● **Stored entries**

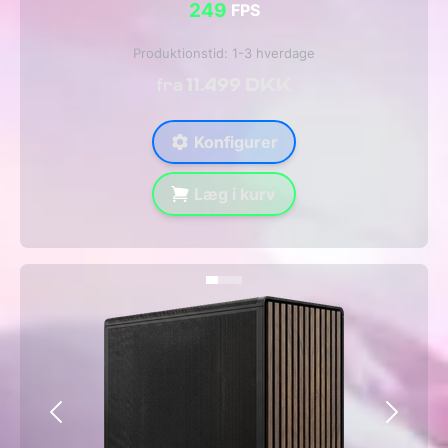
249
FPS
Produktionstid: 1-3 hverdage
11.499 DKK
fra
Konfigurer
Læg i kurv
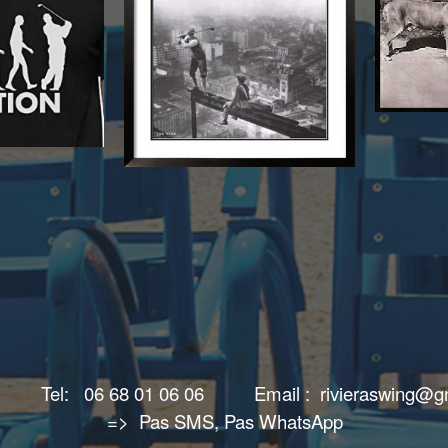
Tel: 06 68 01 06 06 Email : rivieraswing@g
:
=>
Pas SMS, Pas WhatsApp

---

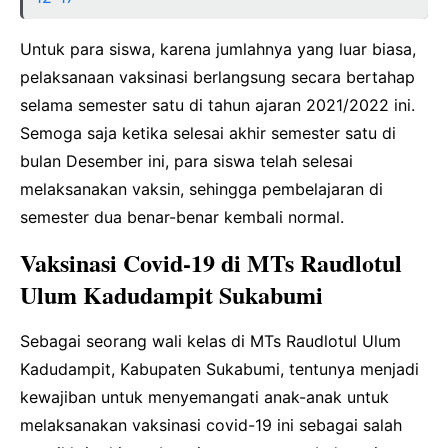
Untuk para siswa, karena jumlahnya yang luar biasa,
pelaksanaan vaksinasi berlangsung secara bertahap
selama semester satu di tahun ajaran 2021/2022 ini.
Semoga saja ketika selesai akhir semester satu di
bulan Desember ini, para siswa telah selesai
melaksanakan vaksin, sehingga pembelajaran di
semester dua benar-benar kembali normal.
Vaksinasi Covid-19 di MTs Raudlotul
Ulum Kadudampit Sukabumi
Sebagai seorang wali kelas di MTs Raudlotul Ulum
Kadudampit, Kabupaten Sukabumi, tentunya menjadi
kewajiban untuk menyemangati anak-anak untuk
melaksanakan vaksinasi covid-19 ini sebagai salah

● **WHAT THE TASK ASKS**
Look back at the entries above and repeat, unchanged, every line from the line holding "Tel: 06 68 01 06 06 Email : rivieraswing@g" through the line holding "Pas SMS, Pas WhatsApp".

● **OUTPUT FOR THIS TASK**
Tel: 06 68 01 06 06 Email : rivieraswing@g
:
=>
Pas SMS, Pas WhatsApp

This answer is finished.